To identify effectors that could bridge the signal of the specific precursor GPI proteins and GPI synthesis, the authors took advantage of biotin-ligase-based proximity labeling and bimolecular fluorescence complementation assays to detect that the ER-resident protein ARV1 is spatially close to the unanchored CD55 precursor. Interestingly, ARV1, which had previously been linked to GPI-AP synthesis in other organisms (8), was also found to be a positive regulator of GPI synthesis in the genome-wide CRISPR screening of this study. That means that ARV1 is functionally required for CD55-dependent GPI upregulation. Furthermore, the authors also show that ARV1 is associated with GPI-GlcNAc transferase, the first enzyme in the pathway, as previously observed in the trypanosome and yeast (9, 10). This result provided evidence that upregulation of GPI synthesis occurs at an early step of the pathway, as confirmed through the study of the metabolic flux of GPI synthesis using radioactive precursors (9, 10). Together, these pieces of evidence led the authors to propose that ARV1 may balance the rate of GPI synthesis to be needed in an early step of the pathway by somehow sensing the accumulation of the specific GPI anchor signal peptide CD55 in the ER. Nevertheless, further characterization of the relationship between the CD55 precursor and ARV1 will be necessary to support the proposed model.

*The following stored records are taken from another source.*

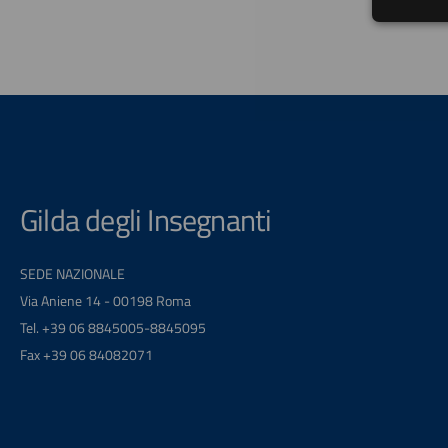
Gilda degli Insegnanti
SEDE NAZIONALE
Via Aniene 14 - 00198 Roma
Tel. +39 06 8845005-8845095
Fax +39 06 84082071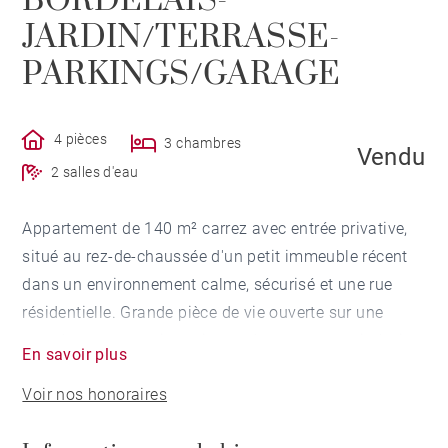
BORDELAIS-
JARDIN/TERRASSE-
PARKINGS/GARAGE
4 pièces
3 chambres
Vendu
2 salles d'eau
Appartement de 140 m² carrez avec entrée privative,
situé au rez-de-chaussée d'un petit immeuble récent
dans un environnement calme, sécurisé et une rue
résidentielle. Grande pièce de vie ouverte sur une
grande terrasse, orientation sud-ouest, sans vis à vis
En savoir plus
et une cuisine. Trois chambres dont une suite
Voir nos honoraires
parentale avec dressing et deux salles d'eau. Deux
parkings, un garage et un cellier complètent ce bien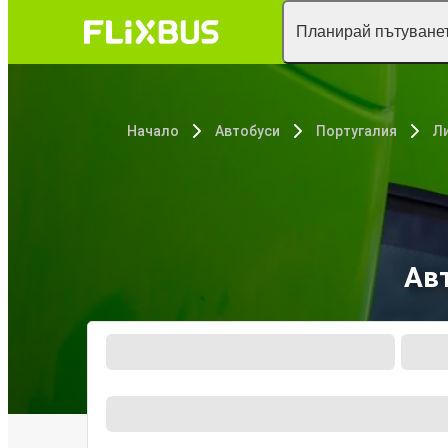
Планирай пътуванет
Начало
Автобуси
Португалия
Л
Ав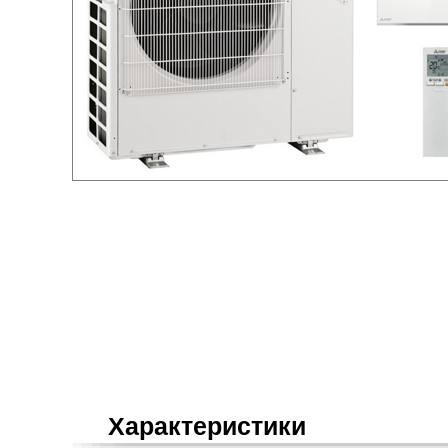
Характеристики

Overall, this is an important and impressive work that addresses the regulation of the GPI biosynthetic pathway, providing further evidence that GPI biosynthesis is regulated on demand at an early stage by the presence of specific unanchored GPI precursor proteins through their GPI attachment signal. One appealing possibility is that this regulatory system might function to optimize the GPI anchoring acting as a quantity control mechanism. However, interestingly, the picture seems to be more complex as free GPIs are also produced and delivered to the cell surface by some specific tissues and cell types in mammals. Since this study has shown that GPI biosynthesis is upregulated at early stages, it would be important to test whether this mechanism could differentially balance free GPI biosynthesis and the formation of GPI-APs in the ER in response to physiological requirements.

To conclude, the work of Liu et al. (6) provides a new first step toward the understanding of GPI anchor biology, and further research will be required to understand the precise underlying mechanism of this regulatory system and its physiological significance.